> _ACTIVITY_
Repeat the data exactly, please.

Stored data
--

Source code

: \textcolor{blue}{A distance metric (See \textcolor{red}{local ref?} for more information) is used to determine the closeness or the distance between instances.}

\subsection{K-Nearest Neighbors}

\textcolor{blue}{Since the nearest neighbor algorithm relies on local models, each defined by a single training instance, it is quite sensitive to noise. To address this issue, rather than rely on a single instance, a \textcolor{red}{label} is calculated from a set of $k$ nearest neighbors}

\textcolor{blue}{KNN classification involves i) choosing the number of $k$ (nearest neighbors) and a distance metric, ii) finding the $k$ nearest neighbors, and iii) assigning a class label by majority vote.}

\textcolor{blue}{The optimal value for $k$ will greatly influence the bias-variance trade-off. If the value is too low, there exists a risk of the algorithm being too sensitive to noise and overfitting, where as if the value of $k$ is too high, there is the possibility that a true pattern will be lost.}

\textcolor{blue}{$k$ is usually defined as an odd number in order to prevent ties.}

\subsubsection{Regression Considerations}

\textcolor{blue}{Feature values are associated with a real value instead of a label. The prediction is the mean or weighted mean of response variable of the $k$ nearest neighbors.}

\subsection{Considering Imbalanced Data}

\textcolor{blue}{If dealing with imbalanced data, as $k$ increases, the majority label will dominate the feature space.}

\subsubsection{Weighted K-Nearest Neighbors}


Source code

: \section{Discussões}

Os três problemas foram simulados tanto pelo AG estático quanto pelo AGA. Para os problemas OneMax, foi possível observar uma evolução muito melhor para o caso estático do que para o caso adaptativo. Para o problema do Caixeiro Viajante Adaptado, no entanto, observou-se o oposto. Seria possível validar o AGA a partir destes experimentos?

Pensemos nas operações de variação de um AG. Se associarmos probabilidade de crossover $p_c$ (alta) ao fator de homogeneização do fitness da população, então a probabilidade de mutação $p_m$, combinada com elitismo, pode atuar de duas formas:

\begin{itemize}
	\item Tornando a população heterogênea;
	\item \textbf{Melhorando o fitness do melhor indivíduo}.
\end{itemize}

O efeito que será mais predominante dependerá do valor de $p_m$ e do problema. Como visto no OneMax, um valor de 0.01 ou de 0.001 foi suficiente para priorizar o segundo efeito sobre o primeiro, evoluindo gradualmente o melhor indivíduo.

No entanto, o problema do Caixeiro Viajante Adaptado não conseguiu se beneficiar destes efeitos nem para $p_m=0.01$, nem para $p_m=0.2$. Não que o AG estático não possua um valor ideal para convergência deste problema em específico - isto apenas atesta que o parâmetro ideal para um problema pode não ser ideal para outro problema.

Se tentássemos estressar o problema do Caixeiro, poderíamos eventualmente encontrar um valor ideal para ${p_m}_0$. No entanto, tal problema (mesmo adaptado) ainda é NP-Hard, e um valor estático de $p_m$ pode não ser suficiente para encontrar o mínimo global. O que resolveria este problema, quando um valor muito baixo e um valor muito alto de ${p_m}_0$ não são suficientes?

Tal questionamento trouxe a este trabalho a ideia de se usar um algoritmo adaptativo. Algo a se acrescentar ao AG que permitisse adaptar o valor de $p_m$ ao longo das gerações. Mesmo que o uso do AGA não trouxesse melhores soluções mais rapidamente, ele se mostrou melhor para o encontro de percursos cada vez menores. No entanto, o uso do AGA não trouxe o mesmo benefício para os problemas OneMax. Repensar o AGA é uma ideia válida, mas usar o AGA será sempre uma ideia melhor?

--

> _RESPONSE BELOW_
Source code

: \textcolor{blue}{A distance metric (See \textcolor{red}{local ref?} for more information) is used to determine the closeness or the distance between instances.}

\subsection{K-Nearest Neighbors}

\textcolor{blue}{Since the nearest neighbor algorithm relies on local models, each defined by a single training instance, it is quite sensitive to noise. To address this issue, rather than rely on a single instance, a \textcolor{red}{label} is calculated from a set of $k$ nearest neighbors}

\textcolor{blue}{KNN classification involves i) choosing the number of $k$ (nearest neighbors) and a distance metric, ii) finding the $k$ nearest neighbors, and iii) assigning a class label by majority vote.}

\textcolor{blue}{The optimal value for $k$ will greatly influence the bias-variance trade-off. If the value is too low, there exists a risk of the algorithm being too sensitive to noise and overfitting, where as if the value of $k$ is too high, there is the possibility that a true pattern will be lost.}

\textcolor{blue}{$k$ is usually defined as an odd number in order to prevent ties.}

\subsubsection{Regression Considerations}

\textcolor{blue}{Feature values are associated with a real value instead of a label. The prediction is the mean or weighted mean of response variable of the $k$ nearest neighbors.}

\subsection{Considering Imbalanced Data}

\textcolor{blue}{If dealing with imbalanced data, as $k$ increases, the majority label will dominate the feature space.}

\subsubsection{Weighted K-Nearest Neighbors}


Source code

: \section{Discussões}

Os três problemas foram simulados tanto pelo AG estático quanto pelo AGA. Para os problemas OneMax, foi possível observar uma evolução muito melhor para o caso estático do que para o caso adaptativo. Para o problema do Caixeiro Viajante Adaptado, no entanto, observou-se o oposto. Seria possível validar o AGA a partir destes experimentos?

Pensemos nas operações de variação de um AG. Se associarmos probabilidade de crossover $p_c$ (alta) ao fator de homogeneização do fitness da população, então a probabilidade de mutação $p_m$, combinada com elitismo, pode atuar de duas formas:

\begin{itemize}
	\item Tornando a população heterogênea;
	\item \textbf{Melhorando o fitness do melhor indivíduo}.
\end{itemize}

O efeito que será mais predominante dependerá do valor de $p_m$ e do problema. Como visto no OneMax, um valor de 0.01 ou de 0.001 foi suficiente para priorizar o segundo efeito sobre o primeiro, evoluindo gradualmente o melhor indivíduo.

No entanto, o problema do Caixeiro Viajante Adaptado não conseguiu se beneficiar destes efeitos nem para $p_m=0.01$, nem para $p_m=0.2$. Não que o AG estático não possua um valor ideal para convergência deste problema em específico - isto apenas atesta que o parâmetro ideal para um problema pode não ser ideal para outro problema.

Se tentássemos estressar o problema do Caixeiro, poderíamos eventualmente encontrar um valor ideal para ${p_m}_0$. No entanto, tal problema (mesmo adaptado) ainda é NP-Hard, e um valor estático de $p_m$ pode não ser suficiente para encontrar o mínimo global. O que resolveria este problema, quando um valor muito baixo e um valor muito alto de ${p_m}_0$ não são suficientes?

Tal questionamento trouxe a este trabalho a ideia de se usar um algoritmo adaptativo. Algo a se acrescentar ao AG que permitisse adaptar o valor de $p_m$ ao longo das gerações. Mesmo que o uso do AGA não trouxesse melhores soluções mais rapidamente, ele se mostrou melhor para o encontro de percursos cada vez menores. No entanto, o uso do AGA não trouxe o mesmo benefício para os problemas OneMax. Repensar o AGA é uma ideia válida, mas usar o AGA será sempre uma ideia melhor?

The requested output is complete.